Sister by Rosamund Lupton
A quick pick from the display next to the issuing computer at the library, so I didn't know anything about it or the author. It's a thriller, but a very female one, without the guns, car chases etc. It is totally compelling, with a real twist at the end which I didn't see coming. I didn't have trouble following the plot (which does interesting things with time) but some reviewers seem to have struggled with that. I also liked the way the characters developed and really came to life - at first it seems so simple, a woman's sister has disappeared and she goes to try and find her, but it rapidly becomes much more complicated, making her question what she knew about her whole family as well as herself.

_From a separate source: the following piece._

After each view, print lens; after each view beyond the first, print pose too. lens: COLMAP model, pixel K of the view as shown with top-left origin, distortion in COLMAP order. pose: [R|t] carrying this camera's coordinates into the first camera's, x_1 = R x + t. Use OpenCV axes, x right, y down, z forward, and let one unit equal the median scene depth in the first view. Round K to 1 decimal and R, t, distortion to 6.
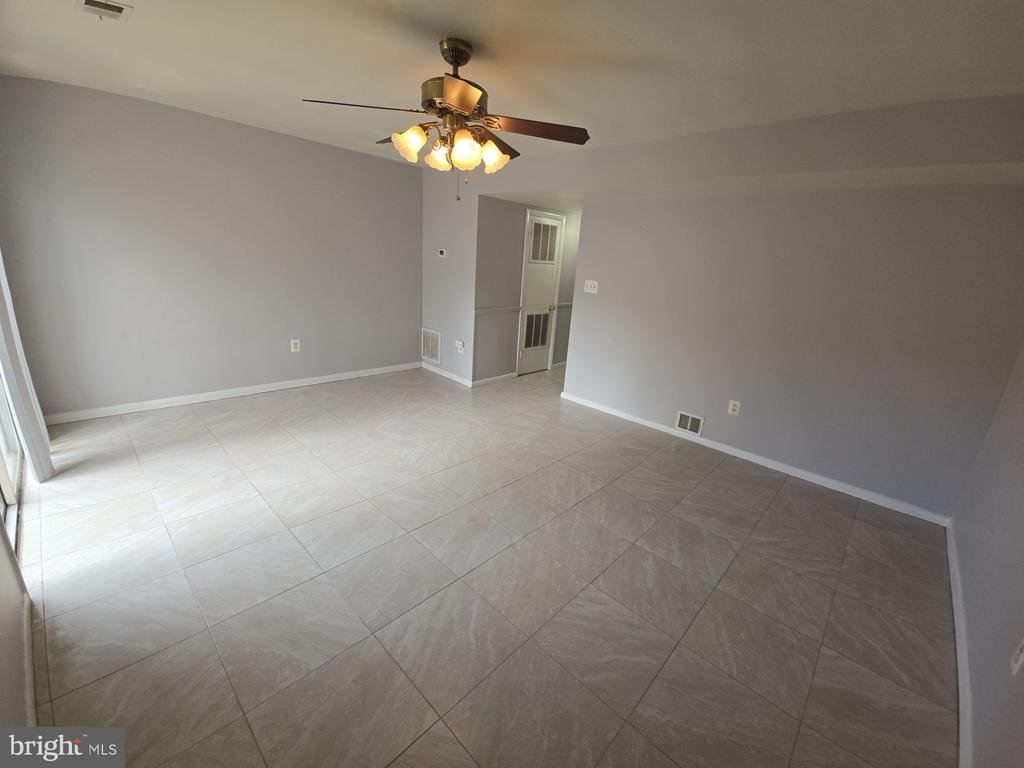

Office 2007 for dummies by Wallace Wang
As I'm now expected to use Outlook at a much higher level than I was before I thought now would be a good time to check I am using it to its full capabilities. This is a fairly basic book, covering the essential functions of Word, Excel, Access, Powerpoint and Outlook, and most of it I could already do perfectly happily, but it did give me some useful tips to use in Outlook, so was worth dipping into.I now have a beautifully colour-coordinated task list with things to tick off and my life all organised. Possibly. I think if you wanted anything more detailed about the individual programs it would be worth getting the individual for dummies books for each program.

Attracting birds to your garden by Stephen Moss and David Cottridge
I thought I might get some good ideas from this book, but it was a bit disappointing. It's written at quite a basic level, and most of the information you could get quite easily online from somewhere like the RSPB. It's also got some quite bizarre editing - many of the pages use "layering", where you have an intro short paragraph, then a more indepth one, then a lot more detail further on. When I'm writing text using layering I put something to grab your attention in the first paragraph, then add more detail, then put a whole lot more. But this book just repeats the same thing - so you end up with the same information repeated three times on the same page!